A non-transient non-community water system is a non-community water system that serves the same people more than six months per year, but not year-round. Schools, colleges, hospitals and factories with their own water supplies are examples of non-transient non-community water system.
A ground water source is a source of water that is taken from beneath the earth’s surface, usually in an aquifer, which is a natural underground layer, often of sand or gravel, which contains water. Most public water systems with groundwater sources pump and treat groundwater from wells, which are drilled into the ground to capture water flowing below surface level.
A surface water source is a source of water that is open to the atmosphere and subject to surface runoff. Examples of surface water sources include lakes, rivers, and reservoirs.
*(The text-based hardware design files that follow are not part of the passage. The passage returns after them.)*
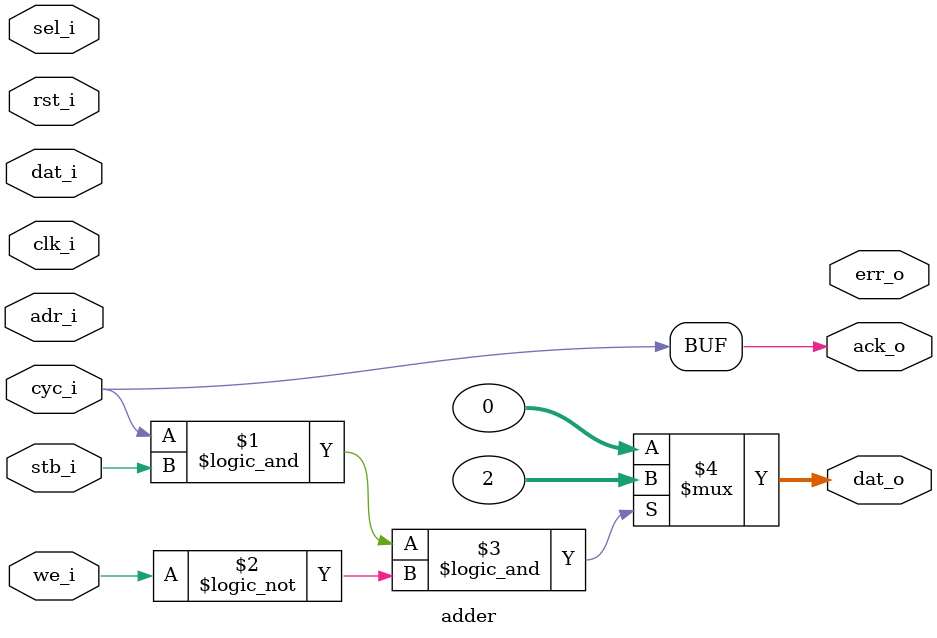
<source format=v>
`timescale 1ns / 1ps
module adder #(
    parameter ADDR_WIDTH = 2, //because it is word addressed and then we do not need to think about the last two bits
    parameter DATA_WIDTH = 32,
    parameter GRANULE = 8,
    parameter REGISTER_NUM = 4,
    localparam SEL_WIDTH = DATA_WIDTH / GRANULE
)(
    input wire rst_i,
    input wire clk_i,
    input wire [ADDR_WIDTH-1:0] adr_i,
    input wire [DATA_WIDTH-1:0] dat_i,
    output wire [DATA_WIDTH-1:0] dat_o,
    input wire [SEL_WIDTH-1:0] sel_i,
    input wire we_i,
    input wire stb_i,
    output wire ack_o,
    output wire err_o,
    input wire cyc_i
);

assign dat_o = ((cyc_i)&&(stb_i)&&(!we_i))? 32'h00000002:
                                                  32'h00000000;

assign ack_o = cyc_i;

endmodule

</source>
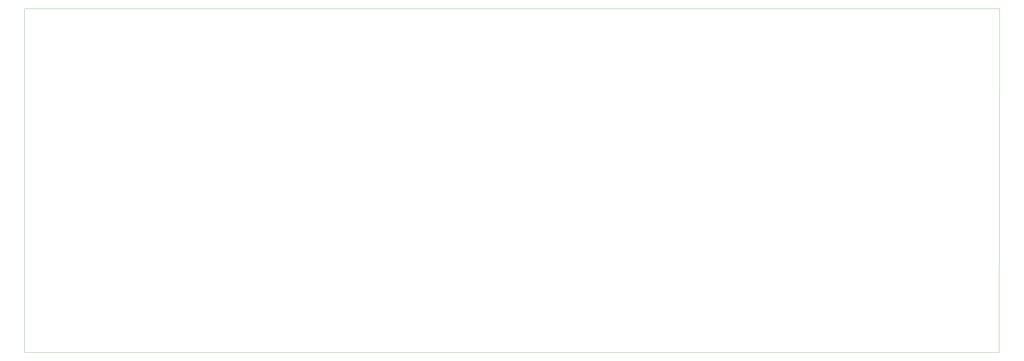
<source format=gbr>
%TF.GenerationSoftware,KiCad,Pcbnew,5.1.6+dfsg1-1~bpo10+1*%
%TF.CreationDate,2020-06-20T13:37:57-07:00*%
%TF.ProjectId,67keys-trackpoint_back_board,36376b65-7973-42d7-9472-61636b706f69,rev?*%
%TF.SameCoordinates,Original*%
%TF.FileFunction,Profile,NP*%
%FSLAX46Y46*%
G04 Gerber Fmt 4.6, Leading zero omitted, Abs format (unit mm)*
G04 Created by KiCad (PCBNEW 5.1.6+dfsg1-1~bpo10+1) date 2020-06-20 13:37:57*
%MOMM*%
%LPD*%
G01*
G04 APERTURE LIST*
%TA.AperFunction,Profile*%
%ADD10C,0.050000*%
%TD*%
G04 APERTURE END LIST*
D10*
X32385000Y-50927000D02*
X356235000Y-50927000D01*
X32385000Y-50927000D02*
X32385000Y-165227000D01*
X356108000Y-165227000D02*
X32385000Y-165227000D01*
X356235000Y-50927000D02*
X356108000Y-165227000D01*
M02*

</source>
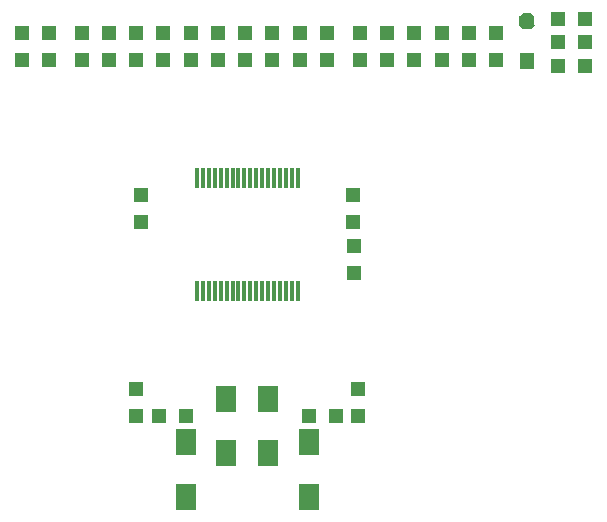
<source format=gbp>
G04*
G04 #@! TF.GenerationSoftware,Altium Limited,Altium Designer,20.0.13 (296)*
G04*
G04 Layer_Color=128*
%FSLAX44Y44*%
%MOMM*%
G71*
G01*
G75*
%ADD18R,1.2700X1.2700*%
%ADD21R,1.2700X1.2700*%
%ADD70R,0.3000X1.7000*%
%ADD71R,1.2700X1.3970*%
G04:AMPARAMS|DCode=72|XSize=1.397mm|YSize=1.27mm|CornerRadius=0mm|HoleSize=0mm|Usage=FLASHONLY|Rotation=90.000|XOffset=0mm|YOffset=0mm|HoleType=Round|Shape=Octagon|*
%AMOCTAGOND72*
4,1,8,0.3175,0.6985,-0.3175,0.6985,-0.6350,0.3810,-0.6350,-0.3810,-0.3175,-0.6985,0.3175,-0.6985,0.6350,-0.3810,0.6350,0.3810,0.3175,0.6985,0.0*
%
%ADD72OCTAGOND72*%

%ADD73R,1.7500X2.2000*%
D18*
X67225Y810806D02*
D03*
Y787946D02*
D03*
X-167781D02*
D03*
Y810806D02*
D03*
X89916Y607352D02*
D03*
Y630212D02*
D03*
X21139Y810806D02*
D03*
Y787946D02*
D03*
X164479Y810806D02*
D03*
Y787946D02*
D03*
X118392D02*
D03*
Y810806D02*
D03*
X210566D02*
D03*
Y787946D02*
D03*
X89662Y650786D02*
D03*
Y673646D02*
D03*
X-94079Y787946D02*
D03*
Y810806D02*
D03*
X-71035D02*
D03*
Y787946D02*
D03*
X-25132D02*
D03*
Y810806D02*
D03*
X-2088D02*
D03*
Y787946D02*
D03*
X-47498D02*
D03*
Y810806D02*
D03*
X-117122Y787946D02*
D03*
Y810806D02*
D03*
X44182Y787946D02*
D03*
Y810806D02*
D03*
X141436Y787946D02*
D03*
Y810806D02*
D03*
X187523Y787946D02*
D03*
Y810806D02*
D03*
X95250D02*
D03*
Y787946D02*
D03*
X-140166D02*
D03*
Y810806D02*
D03*
X-89662Y650786D02*
D03*
Y673646D02*
D03*
X-190825Y787946D02*
D03*
Y810806D02*
D03*
X-93980Y486448D02*
D03*
Y509308D02*
D03*
X93980D02*
D03*
Y486448D02*
D03*
D21*
X262890Y821982D02*
D03*
X285750D02*
D03*
X263144Y802424D02*
D03*
X286004D02*
D03*
X263144Y782866D02*
D03*
X286004D02*
D03*
X-52070Y486448D02*
D03*
X-74930D02*
D03*
X74930D02*
D03*
X52070D02*
D03*
D70*
X-42500Y687830D02*
D03*
X-37500D02*
D03*
X-32500D02*
D03*
X-27500D02*
D03*
X-22500D02*
D03*
X-17500Y687830D02*
D03*
X-12500Y687830D02*
D03*
X-7500D02*
D03*
X-2500D02*
D03*
X2500D02*
D03*
X7500D02*
D03*
X12500D02*
D03*
X17500Y687830D02*
D03*
X22500Y687830D02*
D03*
X27500D02*
D03*
X32500D02*
D03*
X37500D02*
D03*
X42500D02*
D03*
Y592330D02*
D03*
X37500D02*
D03*
X32500D02*
D03*
X27500D02*
D03*
X22500D02*
D03*
X17500Y592330D02*
D03*
X12500Y592330D02*
D03*
X7500D02*
D03*
X2500D02*
D03*
X-2500D02*
D03*
X-7500D02*
D03*
X-12500D02*
D03*
X-17500Y592330D02*
D03*
X-22500Y592330D02*
D03*
X-27500D02*
D03*
X-32500D02*
D03*
X-37500D02*
D03*
X-42500D02*
D03*
D71*
X236728Y786549D02*
D03*
D72*
Y820839D02*
D03*
D73*
X52324Y417982D02*
D03*
Y463982D02*
D03*
X-17780Y500952D02*
D03*
Y454952D02*
D03*
X-52324Y417982D02*
D03*
Y463982D02*
D03*
X17780Y500952D02*
D03*
Y454952D02*
D03*
M02*

</source>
A ground water source under the direct influence of surface water is defined as any water beneath the surface of the ground that when tested, has physical characteristics (such as turbidity, temperature, conductivity, or pH) that closely correlate with surface water chemistry; and/or well water that rises in temperature soon after precipitation events; and/or ground water that is found to contain microorganisms or debris that are typically found only in surface water such as algae, organic debris, large-diameter pathogens, or insects.
Thirty-six counties and New York City Health Department have direct oversight of the public drinking water systems within their jurisdiction. Public water systems within the remaining twenty-one counties in the state are directly regulated by staff in one of the nine State Health Department district offices. Find your local health contact information using the interactive map provided.
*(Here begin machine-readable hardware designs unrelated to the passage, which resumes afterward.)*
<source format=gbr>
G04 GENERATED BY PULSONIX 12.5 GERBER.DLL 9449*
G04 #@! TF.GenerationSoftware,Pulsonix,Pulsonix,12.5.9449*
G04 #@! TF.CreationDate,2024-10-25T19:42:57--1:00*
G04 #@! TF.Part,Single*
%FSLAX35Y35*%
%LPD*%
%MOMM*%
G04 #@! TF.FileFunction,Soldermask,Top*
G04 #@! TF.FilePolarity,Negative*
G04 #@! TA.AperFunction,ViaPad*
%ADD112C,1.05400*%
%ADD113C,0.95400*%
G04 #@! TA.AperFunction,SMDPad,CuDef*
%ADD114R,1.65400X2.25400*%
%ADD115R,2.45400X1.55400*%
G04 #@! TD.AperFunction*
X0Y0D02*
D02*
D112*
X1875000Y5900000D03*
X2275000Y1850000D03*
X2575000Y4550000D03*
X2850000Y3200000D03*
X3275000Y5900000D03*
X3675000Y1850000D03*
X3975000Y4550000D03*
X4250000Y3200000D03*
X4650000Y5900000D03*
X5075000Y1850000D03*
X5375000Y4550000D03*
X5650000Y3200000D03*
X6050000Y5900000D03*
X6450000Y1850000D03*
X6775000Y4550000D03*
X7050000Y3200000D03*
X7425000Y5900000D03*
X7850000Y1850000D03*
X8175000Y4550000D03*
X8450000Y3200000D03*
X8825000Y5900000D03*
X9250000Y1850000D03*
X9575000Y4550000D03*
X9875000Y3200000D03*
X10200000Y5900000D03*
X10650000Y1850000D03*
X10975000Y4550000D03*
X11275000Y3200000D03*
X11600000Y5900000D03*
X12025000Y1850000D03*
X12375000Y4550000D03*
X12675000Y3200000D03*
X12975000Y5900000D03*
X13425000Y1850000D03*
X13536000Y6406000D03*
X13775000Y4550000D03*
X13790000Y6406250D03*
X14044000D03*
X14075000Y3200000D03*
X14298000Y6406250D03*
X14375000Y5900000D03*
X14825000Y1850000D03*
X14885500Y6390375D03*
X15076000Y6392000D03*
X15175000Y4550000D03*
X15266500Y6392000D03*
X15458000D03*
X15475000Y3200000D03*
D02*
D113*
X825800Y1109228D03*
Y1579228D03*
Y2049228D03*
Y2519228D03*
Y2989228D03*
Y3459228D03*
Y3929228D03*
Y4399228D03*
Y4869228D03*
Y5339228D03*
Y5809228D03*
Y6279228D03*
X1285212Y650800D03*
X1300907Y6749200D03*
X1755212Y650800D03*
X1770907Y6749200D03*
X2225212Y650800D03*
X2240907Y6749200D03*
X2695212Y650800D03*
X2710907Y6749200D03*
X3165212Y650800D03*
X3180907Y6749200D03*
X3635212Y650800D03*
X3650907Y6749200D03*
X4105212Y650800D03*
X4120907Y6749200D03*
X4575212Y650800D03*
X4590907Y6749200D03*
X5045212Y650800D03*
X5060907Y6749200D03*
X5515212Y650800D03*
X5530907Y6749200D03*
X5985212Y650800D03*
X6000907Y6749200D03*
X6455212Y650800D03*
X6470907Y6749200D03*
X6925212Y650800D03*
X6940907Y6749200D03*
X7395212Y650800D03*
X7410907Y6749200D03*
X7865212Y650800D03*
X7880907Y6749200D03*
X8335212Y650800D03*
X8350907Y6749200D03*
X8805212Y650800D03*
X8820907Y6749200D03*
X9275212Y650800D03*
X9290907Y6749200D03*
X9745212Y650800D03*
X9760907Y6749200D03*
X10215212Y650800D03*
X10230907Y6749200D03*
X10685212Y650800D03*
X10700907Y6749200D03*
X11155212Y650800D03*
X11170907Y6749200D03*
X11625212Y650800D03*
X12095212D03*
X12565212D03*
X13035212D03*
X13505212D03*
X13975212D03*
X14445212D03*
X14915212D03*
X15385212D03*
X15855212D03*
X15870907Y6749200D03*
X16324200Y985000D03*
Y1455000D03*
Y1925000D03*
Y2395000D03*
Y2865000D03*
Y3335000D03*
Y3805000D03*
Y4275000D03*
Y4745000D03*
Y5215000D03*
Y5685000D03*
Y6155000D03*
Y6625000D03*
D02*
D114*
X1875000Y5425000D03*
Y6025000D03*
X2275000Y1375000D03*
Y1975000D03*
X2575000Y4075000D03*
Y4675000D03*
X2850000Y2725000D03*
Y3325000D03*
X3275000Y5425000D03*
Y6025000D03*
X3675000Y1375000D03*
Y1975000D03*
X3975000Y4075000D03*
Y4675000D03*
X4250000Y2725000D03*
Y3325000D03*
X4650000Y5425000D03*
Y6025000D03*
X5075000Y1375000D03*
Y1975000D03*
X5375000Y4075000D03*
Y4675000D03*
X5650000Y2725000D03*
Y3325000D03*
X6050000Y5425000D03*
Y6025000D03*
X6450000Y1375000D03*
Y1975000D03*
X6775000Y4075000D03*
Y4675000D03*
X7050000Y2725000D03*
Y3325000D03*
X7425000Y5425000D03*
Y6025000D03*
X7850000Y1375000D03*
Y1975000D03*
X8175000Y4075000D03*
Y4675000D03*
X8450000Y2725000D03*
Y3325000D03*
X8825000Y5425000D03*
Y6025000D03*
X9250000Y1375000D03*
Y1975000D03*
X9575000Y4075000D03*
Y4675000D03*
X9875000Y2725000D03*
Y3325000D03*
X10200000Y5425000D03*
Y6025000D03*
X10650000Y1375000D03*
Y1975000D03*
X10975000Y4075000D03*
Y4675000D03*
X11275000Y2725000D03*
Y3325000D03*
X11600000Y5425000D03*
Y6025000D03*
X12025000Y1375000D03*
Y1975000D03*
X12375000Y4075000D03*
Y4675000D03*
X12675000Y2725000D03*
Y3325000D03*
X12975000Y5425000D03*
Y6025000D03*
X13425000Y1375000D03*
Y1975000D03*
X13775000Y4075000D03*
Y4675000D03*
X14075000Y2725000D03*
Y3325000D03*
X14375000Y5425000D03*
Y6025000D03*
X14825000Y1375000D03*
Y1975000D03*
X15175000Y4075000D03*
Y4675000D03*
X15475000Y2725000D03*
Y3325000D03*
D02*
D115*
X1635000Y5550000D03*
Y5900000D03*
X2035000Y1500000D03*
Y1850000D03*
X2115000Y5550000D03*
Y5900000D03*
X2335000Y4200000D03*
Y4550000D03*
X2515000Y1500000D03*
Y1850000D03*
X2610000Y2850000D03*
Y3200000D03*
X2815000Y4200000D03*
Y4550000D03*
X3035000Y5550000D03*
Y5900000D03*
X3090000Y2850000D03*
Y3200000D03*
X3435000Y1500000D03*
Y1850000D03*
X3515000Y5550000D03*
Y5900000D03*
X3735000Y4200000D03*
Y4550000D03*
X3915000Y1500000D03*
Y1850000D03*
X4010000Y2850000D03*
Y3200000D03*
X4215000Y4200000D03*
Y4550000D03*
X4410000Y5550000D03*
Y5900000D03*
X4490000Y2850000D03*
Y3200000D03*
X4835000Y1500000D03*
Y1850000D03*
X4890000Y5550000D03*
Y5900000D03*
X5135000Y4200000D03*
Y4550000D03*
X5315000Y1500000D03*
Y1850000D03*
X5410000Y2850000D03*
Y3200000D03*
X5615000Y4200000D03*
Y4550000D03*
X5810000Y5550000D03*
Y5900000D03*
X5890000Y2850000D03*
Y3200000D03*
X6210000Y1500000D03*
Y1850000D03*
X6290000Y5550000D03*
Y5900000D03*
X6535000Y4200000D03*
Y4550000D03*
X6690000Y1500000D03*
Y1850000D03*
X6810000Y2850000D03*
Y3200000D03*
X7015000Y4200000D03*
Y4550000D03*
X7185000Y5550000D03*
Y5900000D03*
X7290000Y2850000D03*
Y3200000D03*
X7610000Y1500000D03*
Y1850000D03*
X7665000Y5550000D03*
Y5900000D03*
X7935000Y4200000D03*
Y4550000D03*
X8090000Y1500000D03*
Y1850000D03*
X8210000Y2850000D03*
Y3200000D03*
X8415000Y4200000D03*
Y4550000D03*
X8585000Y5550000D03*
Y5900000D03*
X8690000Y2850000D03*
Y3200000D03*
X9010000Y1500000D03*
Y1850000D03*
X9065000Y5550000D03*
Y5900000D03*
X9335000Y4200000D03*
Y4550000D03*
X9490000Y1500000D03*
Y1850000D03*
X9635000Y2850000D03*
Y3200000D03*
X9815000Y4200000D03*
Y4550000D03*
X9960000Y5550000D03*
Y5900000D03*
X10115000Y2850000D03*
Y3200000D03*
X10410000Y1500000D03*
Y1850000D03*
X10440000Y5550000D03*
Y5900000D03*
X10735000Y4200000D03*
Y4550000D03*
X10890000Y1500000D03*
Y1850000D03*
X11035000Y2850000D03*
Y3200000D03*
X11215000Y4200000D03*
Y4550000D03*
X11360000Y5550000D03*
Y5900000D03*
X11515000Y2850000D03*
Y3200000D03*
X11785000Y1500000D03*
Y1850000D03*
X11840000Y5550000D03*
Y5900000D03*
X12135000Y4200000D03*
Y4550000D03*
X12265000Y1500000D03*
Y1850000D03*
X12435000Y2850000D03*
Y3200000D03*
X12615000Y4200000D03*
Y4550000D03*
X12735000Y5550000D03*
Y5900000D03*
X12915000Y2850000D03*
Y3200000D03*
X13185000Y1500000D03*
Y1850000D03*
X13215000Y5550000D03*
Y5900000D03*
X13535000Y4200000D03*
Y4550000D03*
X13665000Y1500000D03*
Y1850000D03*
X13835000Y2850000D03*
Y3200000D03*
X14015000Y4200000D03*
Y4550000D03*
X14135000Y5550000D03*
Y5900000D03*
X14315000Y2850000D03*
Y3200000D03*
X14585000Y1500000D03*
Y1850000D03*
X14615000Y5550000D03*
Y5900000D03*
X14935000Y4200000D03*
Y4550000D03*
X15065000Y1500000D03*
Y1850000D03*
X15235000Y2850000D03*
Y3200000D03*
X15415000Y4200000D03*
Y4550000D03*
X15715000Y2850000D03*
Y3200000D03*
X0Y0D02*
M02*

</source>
Annual Water Quality Reports are required for all community water systems. These reports provide comprehensive information about your water system including where your water comes from, what treatments are provided and the quality of water delivered. All community water systems must mail, direct-deliver, or make a good faith estimate to provide this report to you on an annual basis. To contact your public water supply directly, information should be listed on your water bill or can be found in your local telephone directory. For non-community water systems, call your local health department or state district office. Contact information for these offices is available through this website. In addition, the EPA maintains information about water systems and provides a hotline service for rapid access to information specific to individual water supplies.
Public water supplies test for a variety of man-made chemicals, naturally occurring contaminants, physical characteristics and microbial pathogens. The type of testing and the frequency may be dependent upon the population served, source water type and/or public water supply type. State regulations provide a detailed list of contaminants that are tested in public water supplies.
The term human consumption includes water used for drinking, bathing, showering, cooking, dishwashing, and maintaining oral hygiene.
Maximum contaminant levels are limits set on the level of contaminants allowable in drinking water. Maximum contaminant levels are established to ensure that the water is safe for people to drink.
The Seneca County Department of Health oversees the delivery of drinking water to ensure that it is suitable for people to drink. To assure the safety of drinking water in New York, the Department of Health in cooperation with its partners, the Seneca County health departments, regulates the operation, design and quality of public water supplies and commercial bottled water suppliers; assures water sources are adequately protected; provides financial assistance to public water suppliers, reviews and approves plans for proposed realty subdivisions, and sets standards for constructing individual water supplies and individual wastewater systems (septic systems).